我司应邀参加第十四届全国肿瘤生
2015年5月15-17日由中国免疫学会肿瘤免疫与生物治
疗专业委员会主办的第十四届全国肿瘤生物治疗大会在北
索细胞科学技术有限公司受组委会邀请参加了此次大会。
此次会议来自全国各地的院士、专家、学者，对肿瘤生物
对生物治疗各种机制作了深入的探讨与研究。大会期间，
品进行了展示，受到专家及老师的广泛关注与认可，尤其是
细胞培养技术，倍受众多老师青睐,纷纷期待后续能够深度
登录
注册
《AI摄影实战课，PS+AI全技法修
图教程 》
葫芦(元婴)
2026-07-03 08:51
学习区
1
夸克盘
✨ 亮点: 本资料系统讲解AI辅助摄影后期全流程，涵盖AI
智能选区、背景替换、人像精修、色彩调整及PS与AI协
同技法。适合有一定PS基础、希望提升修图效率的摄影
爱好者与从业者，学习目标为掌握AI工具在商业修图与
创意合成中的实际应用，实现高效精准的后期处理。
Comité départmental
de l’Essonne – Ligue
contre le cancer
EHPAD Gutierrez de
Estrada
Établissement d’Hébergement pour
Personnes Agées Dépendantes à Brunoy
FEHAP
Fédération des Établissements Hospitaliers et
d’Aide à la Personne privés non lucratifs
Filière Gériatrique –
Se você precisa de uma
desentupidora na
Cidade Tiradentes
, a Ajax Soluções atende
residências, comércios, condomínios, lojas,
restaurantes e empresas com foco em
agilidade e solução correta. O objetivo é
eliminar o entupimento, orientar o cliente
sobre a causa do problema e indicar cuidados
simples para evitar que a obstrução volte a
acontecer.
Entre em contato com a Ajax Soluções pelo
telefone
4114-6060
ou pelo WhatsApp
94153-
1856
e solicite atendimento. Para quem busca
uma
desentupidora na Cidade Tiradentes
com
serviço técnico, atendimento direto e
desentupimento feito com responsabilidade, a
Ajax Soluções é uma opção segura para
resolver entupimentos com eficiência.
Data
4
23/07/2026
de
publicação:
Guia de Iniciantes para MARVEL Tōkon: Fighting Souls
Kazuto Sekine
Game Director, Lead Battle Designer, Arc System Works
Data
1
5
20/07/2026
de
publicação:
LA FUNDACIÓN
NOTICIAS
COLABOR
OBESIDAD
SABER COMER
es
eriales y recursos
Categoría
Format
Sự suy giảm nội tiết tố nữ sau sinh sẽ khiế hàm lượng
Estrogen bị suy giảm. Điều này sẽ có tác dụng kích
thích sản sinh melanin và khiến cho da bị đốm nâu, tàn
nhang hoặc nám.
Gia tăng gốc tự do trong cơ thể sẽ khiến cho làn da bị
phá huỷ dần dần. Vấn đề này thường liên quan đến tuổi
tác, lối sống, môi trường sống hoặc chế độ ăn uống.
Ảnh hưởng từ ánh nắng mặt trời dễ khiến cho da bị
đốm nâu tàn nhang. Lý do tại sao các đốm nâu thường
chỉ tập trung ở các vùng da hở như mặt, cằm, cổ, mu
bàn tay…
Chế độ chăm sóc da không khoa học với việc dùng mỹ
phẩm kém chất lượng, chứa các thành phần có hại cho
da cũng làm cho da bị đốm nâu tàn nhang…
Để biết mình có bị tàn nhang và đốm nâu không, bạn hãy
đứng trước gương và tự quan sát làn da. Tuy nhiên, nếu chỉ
==*==
Description of the task
Please give the full set of data again exactly.

Solution
我司应邀参加第十四届全国肿瘤生
2015年5月15-17日由中国免疫学会肿瘤免疫与生物治
疗专业委员会主办的第十四届全国肿瘤生物治疗大会在北
索细胞科学技术有限公司受组委会邀请参加了此次大会。
此次会议来自全国各地的院士、专家、学者，对肿瘤生物
对生物治疗各种机制作了深入的探讨与研究。大会期间，
品进行了展示，受到专家及老师的广泛关注与认可，尤其是
细胞培养技术，倍受众多老师青睐,纷纷期待后续能够深度
登录
注册
《AI摄影实战课，PS+AI全技法修
图教程 》
葫芦(元婴)
2026-07-03 08:51
学习区
1
夸克盘
✨ 亮点: 本资料系统讲解AI辅助摄影后期全流程，涵盖AI
智能选区、背景替换、人像精修、色彩调整及PS与AI协
同技法。适合有一定PS基础、希望提升修图效率的摄影
爱好者与从业者，学习目标为掌握AI工具在商业修图与
创意合成中的实际应用，实现高效精准的后期处理。
Comité départmental
de l’Essonne – Ligue
contre le cancer
EHPAD Gutierrez de
Estrada
Établissement d’Hébergement pour
Personnes Agées Dépendantes à Brunoy
FEHAP
Fédération des Établissements Hospitaliers et
d’Aide à la Personne privés non lucratifs
Filière Gériatrique –
Se você precisa de uma
desentupidora na
Cidade Tiradentes
, a Ajax Soluções atende
residências, comércios, condomínios, lojas,
restaurantes e empresas com foco em
agilidade e solução correta. O objetivo é
eliminar o entupimento, orientar o cliente
sobre a causa do problema e indicar cuidados
simples para evitar que a obstrução volte a
acontecer.
Entre em contato com a Ajax Soluções pelo
telefone
4114-6060
ou pelo WhatsApp
94153-
1856
e solicite atendimento. Para quem busca
uma
desentupidora na Cidade Tiradentes
com
serviço técnico, atendimento direto e
desentupimento feito com responsabilidade, a
Ajax Soluções é uma opção segura para
resolver entupimentos com eficiência.
Data
4
23/07/2026
de
publicação:
Guia de Iniciantes para MARVEL Tōkon: Fighting Souls
Kazuto Sekine
Game Director, Lead Battle Designer, Arc System Works
Data
1
5
20/07/2026
de
publicação:
LA FUNDACIÓN
NOTICIAS
COLABOR
OBESIDAD
SABER COMER
es
eriales y recursos
Categoría
Format
Sự suy giảm nội tiết tố nữ sau sinh sẽ khiế hàm lượng
Estrogen bị suy giảm. Điều này sẽ có tác dụng kích
thích sản sinh melanin và khiến cho da bị đốm nâu, tàn
nhang hoặc nám.
Gia tăng gốc tự do trong cơ thể sẽ khiến cho làn da bị
phá huỷ dần dần. Vấn đề này thường liên quan đến tuổi
tác, lối sống, môi trường sống hoặc chế độ ăn uống.
Ảnh hưởng từ ánh nắng mặt trời dễ khiến cho da bị
đốm nâu tàn nhang. Lý do tại sao các đốm nâu thường
chỉ tập trung ở các vùng da hở như mặt, cằm, cổ, mu
bàn tay…
Chế độ chăm sóc da không khoa học với việc dùng mỹ
phẩm kém chất lượng, chứa các thành phần có hại cho
da cũng làm cho da bị đốm nâu tàn nhang…
Để biết mình có bị tàn nhang và đốm nâu không, bạn hãy
đứng trước gương và tự quan sát làn da. Tuy nhiên, nếu chỉ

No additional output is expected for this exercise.